Medya grubunu Demirören Grubu’na satan Doğan Holding, D&R’ı da Turkuvaz Medya’ya sattı. Doç. Yanardağoğlu: Yurttaşlar olarak sorumluluk almamız gerekiyor

Doğan Holding şimdi de D&R'ı sattı: İletişim özgürlüğüne sahip çıkılması gerek

UĞUR ŞAHİN | ugursahin@birgun.net
@uugurs

39 yıldır sahibi olduğu medya grubunu geçen günlerde Demirören Grubu’na satarak medyadan çekilen Aydın Doğan, bir büyük satışa daha imza attı. Doğan Holding’in sahibi olduğu Doğan Müzik Kitap Mağazacılık Pazarlama A.Ş. (D&R), yandaş Sabah gazetesini de elinde bulunduran Turkuvaz Medya’nın bünyesinde kurulan Turkuvaz TK Kitap ve Kırtasiye A.Ş.’ye 440 milyon liraya satıldı. Şirketten KAP’a yapılan açıklamada, satış için 440 milyon lira bedel ile Turkuvaz TK Kitap ve Kırtasiye A.Ş.’ye ile ön protokol imzalandığı bildirildi.

D&R ve TveK arasındaki satış sonunda oluşacak yeni yapının 67 ilde, 289 şubesi bulunacağı öğrenilirken, bünyesinde Sabah ve Takvim gazeteleri ile ATV, A Haber gibi televizyon kanallarını da bulunduran grubun yönetim kurulu başkanlığını, AKP’li Cumhurbaşkanı Erdoğan’a yakınlığıyla bilinen iş insanı Ömer Faruk Kalyoncu yürütüyor. Grubun yönetim kurulu başkanvekili ise Enerji ve Tabii Kaynaklar Bakanı Berat Albayrak’ın kardeşi Serhat Albayrak. Kaynak Holding’in sahip olduğu FETÖ soruşturmaları kapsamında el konan NT Kitabevi de Turkuvaz Medya’nın bünyesinde kurulan TveK’ye TMSF tarafından satılmıştı.

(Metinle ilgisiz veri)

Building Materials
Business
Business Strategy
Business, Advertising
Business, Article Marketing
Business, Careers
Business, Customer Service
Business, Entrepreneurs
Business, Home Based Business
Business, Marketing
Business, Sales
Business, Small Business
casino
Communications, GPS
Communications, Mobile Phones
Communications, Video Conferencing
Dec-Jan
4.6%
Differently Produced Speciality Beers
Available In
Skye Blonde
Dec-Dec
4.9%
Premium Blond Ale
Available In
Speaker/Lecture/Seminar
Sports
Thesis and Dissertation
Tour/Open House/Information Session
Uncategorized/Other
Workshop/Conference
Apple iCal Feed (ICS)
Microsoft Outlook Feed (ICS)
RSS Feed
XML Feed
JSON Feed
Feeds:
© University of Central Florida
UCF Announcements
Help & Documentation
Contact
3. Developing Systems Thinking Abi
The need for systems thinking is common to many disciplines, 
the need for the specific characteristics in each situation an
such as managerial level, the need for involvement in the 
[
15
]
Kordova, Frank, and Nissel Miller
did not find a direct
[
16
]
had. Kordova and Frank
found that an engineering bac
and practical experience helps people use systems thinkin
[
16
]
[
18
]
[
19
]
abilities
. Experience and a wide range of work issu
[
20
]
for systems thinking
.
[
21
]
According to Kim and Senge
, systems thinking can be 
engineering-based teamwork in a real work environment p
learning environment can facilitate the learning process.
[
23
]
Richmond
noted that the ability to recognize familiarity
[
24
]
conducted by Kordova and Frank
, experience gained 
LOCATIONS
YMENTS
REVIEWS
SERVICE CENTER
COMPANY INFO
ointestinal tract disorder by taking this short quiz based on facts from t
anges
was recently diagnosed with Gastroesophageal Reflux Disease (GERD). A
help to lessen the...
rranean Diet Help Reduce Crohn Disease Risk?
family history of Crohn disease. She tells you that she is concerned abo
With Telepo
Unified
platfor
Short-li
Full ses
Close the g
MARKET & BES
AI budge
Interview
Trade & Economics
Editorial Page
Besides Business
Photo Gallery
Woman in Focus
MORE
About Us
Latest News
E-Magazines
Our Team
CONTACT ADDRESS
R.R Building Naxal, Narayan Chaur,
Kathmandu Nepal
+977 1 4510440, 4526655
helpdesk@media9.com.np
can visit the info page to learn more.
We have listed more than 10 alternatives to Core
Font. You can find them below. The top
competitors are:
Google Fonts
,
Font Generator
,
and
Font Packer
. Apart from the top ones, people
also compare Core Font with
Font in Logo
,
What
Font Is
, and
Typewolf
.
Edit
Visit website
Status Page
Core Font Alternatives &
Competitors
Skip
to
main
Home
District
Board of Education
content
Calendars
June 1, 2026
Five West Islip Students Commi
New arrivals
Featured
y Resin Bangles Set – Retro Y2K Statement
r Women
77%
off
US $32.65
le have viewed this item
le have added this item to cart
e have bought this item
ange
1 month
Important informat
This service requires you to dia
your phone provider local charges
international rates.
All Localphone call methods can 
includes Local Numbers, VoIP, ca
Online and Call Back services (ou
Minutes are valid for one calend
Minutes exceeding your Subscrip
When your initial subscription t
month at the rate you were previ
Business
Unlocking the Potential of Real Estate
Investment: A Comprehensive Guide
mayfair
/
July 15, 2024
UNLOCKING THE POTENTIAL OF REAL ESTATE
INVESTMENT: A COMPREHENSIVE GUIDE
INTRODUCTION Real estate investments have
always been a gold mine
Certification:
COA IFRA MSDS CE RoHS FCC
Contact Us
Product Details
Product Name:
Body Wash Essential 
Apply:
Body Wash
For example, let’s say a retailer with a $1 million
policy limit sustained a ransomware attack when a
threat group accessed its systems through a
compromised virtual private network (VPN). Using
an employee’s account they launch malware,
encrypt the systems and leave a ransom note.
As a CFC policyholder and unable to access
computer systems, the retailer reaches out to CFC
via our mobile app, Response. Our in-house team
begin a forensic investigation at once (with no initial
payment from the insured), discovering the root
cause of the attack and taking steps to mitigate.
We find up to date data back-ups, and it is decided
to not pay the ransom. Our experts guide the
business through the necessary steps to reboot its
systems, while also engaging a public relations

Yurttaşlar ve yayıncılar, TveK’nin tekel olmasıyla birlikte kimi yayınevi ve kitapların satışının engellenmesinden kaygı duyuyor. Cumhuriyet ve Sözcü gibi yandaş olmayan gazeteleri satmama kararı alan TveK’nin, yasakların kapsamını daha da genişleteceği düşünülüyor.

‘Takipçisi olunmalı’

Kadir Has Üniversitesi İletişim Fakültesi’nden Doç. Dr. Eylem Yanardağoğlu, hem D&R’ın satılmasını hem de Doğan Medya’nın Demirören devredilmesini BirGün’e değerlendirdi.

Yanardağoğlu, bağımsız denilebilecek medya mecralarının sayısının oldukça azaldığına dikkat çekerek, “Medyanın tabii ki dağıtım ayağı var. Okuyucular ve yurttaşlar, dağıtım kanallarının aksadığını görüyorsa, aradığı dergileri, gazeteleri bulamıyorsa, bunu takip etmeli. Yurttaşlar olarak sorumluluk almamız gereken bir durum. Yurttaşlar olarak iletişim özgürlüğümüzün sorumluluğunu ele almak üzere takipçi olunmalı” diyor.

Doç. Dr. Yanardağoğlu, Doğan Medya’nın Demirören’e Grubu’na satılmasına ilişkin şunları ifade ediyor:

“Türkiye’de 1980’lerin sonunda beri medya sahipliğinde yoğunlaşma vardı. Belli şirketlerin medyayı elinde toplanmasını son 30 yıldır gözlemiyorduk. Doğan Medya Grubu, medyanın neredeyse yarısına yakınını elinde tutuyordu. Reklam pastasının büyük bir kısmını alıyordu. Son aşamada belli grupların medyadaki yoğunlaşmasının iyice artığını görüyoruz. Artık mono blok bir medya sahiplik yapısının çıktığından söz edebiliriz.”

‘Fırsat olarak değerlendirilmeli’

Doç. Dr. Yanardağoğlu, sözlerini şöyle sonlandırıyor: “İnternet bir fırsat olarak değerlendirilmeli. Bu bir alandır, yeni bir kanaldır. Bunlar anaakım medyaya karşı alternatif olan kanallardır, bu kanalların açık kalması iyidir. Alternatif medyanın kendisini maddi açısından nasıl destekleyeceği, kaynak yaratacağı üzerine tartışmalar devam ediyor. Kitlesel fonlama ve aylık üyelikler deneniyor. Farklı farklı modeller var. Bu modellere iyi çalışılması gerekiyor. Türkiye’deki gazeteciler belki beraber düşünebilir, bu modeller değerlendirilmeli.”